Exercise requirements:
1. In the Word catheter instructions, rewrite the stretch from "Check integrity of" through "tip of catheter)", replacing "balloon" with "bulb".
2. According to the Word catheter instructions, what does persistent pain after the balloon is inflated signal?
3. Carry the Word catheter instructions forward from their last sentence.

Reading text:
───

Check integrity of balloon (using needle attached to syringe, inject saline into balloon through catheter’s sealed-stopper end, be careful not to puncture balloon with needle as inserting into tip of catheter)

 

Place deflated Word catheter into the incision to base of cyst/abscess cavity.

 

Tip: If you encounter difficulty inserting catheter into cyst cavity, the incision may be too small or the incision may not be completely through the cyst/abscess wall. One option is to place the 20 to 25 gauge 1 inch needle with attached syringe filled with 3cc of saline into self-sealing injection port of catheter before insertion (leave the balloon deflated). This provides a stylette for insertion (catheter is otherwise very flexible) and can reduce the chance of accidental needle-stick injury. Grasp edge of cyst or abscess wall with hemostat to provide traction & allow for easier passage of catheter. If this fails, would enlarge incision & retry. If incision is too large, then catheter will not remain in place & will require suturing.

 

Inflate bulb with saline 2-3 cc injected through hub of catheter. The inflated balloon allows the catheter to remain within the cavity of the cyst or abscess. Check to ensure balloon secure within cyst or abscess cavity by gently tugging on catheter with syringe detached or with pressure maintained on the syringe plunger (see below). Persistent pain after the balloon is inflated signals overfilling the balloon and 0.5-1cc should be removed until the patient is comfortable.

───

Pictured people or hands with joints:

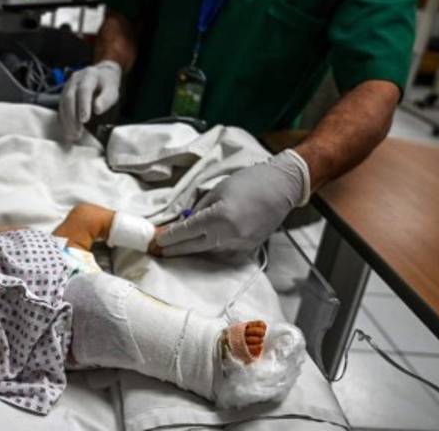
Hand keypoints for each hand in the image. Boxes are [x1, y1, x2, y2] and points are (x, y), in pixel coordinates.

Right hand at [58, 60, 121, 140]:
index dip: (83, 105)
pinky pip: (61, 109)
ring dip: (67, 121)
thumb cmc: (107, 85)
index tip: (84, 120)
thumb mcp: (112, 90)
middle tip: (77, 133)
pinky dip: (64, 121)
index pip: (84, 90)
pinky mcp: (63, 95)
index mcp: (89, 75)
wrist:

───

Task responses:
1.
Check integrity of bulb (using needle attached to syringe, inject saline into bulb through catheter’s sealed-stopper end, be careful not to puncture bulb with needle as inserting into tip of catheter)

2. It signals that the balloon is overfilled.

3.
Tip: The catheter can fall out when the clinician checks the tightness of balloon by tugging on it with the syringe still attached. This increased pressure on the balloon will push saline back up into the syringe and the balloon deflates to a smaller size. To prevent premature expulsion of catheter, maintain pressure on the syringe plunger while checking the bulb placement or remove syringe.

Suture catheter in place if necessary, one interrupted suture placed on one side of catheter is usually sufficient to close incision, do not place suture through catheter.

Tuck free end of catheter into vagina.


Aftercare

Antibiotics

Noninfected Bartholin gland cysts are usually sterile, routine antibiotic therapy is not necessary.

Initiate broad spectrum oral antibiotics only if surrounding cellulitis is present (erythema, induration, inflammation). Until cultures resulted, antibiotic coverage should also be directed at N. Gonorrhea. One suggested regimen is ceftriaxone (125mg IM as a single dose) or cefixime (400mg PO as a single dose) to cover E. Coli and N. gonorrhea and clindamycin (300mg PO qid for 7 days) to cover anerobic organisms. If the culture result reveals chlamydia trachomatis, azithromycin (1gm PO as a single dose) can also be given. (up to date). Another suggested regimen is cefpodoxime (200mg PO bid for 7 days) or metronidazole (400mg PO bid for 7 days ) with ampicillin (250mg PO qid for 7 days).

Signs of sepsis should prompt intravenous therapy with coverage for coagulase-positive staphylococcal organisms.

 

Discharge Instructions

Patient instructions: sitz baths 2- 3 times daily will provide comfort & healing during immediate postoperative period. The patient should expect a discharge, as catheter allows for drainage of cyst or abscess. The catheter will ideally remain in place for 4-6 weeks to allow epithelialization of a new tract. Most sources advise pelvic rest (no sexual intercourse, tampon insertion or douching) until removal of catheter, although Word’s original paper stated that sexual intercourse may be resumed after catheter insertion. The concern is for premature catheter expulsion and superinfection.

 

Follow Up

If the patient has abscess with or without cellulitis, she should be seen asoutpatient within 48 hours to ensure resolution and check culture results.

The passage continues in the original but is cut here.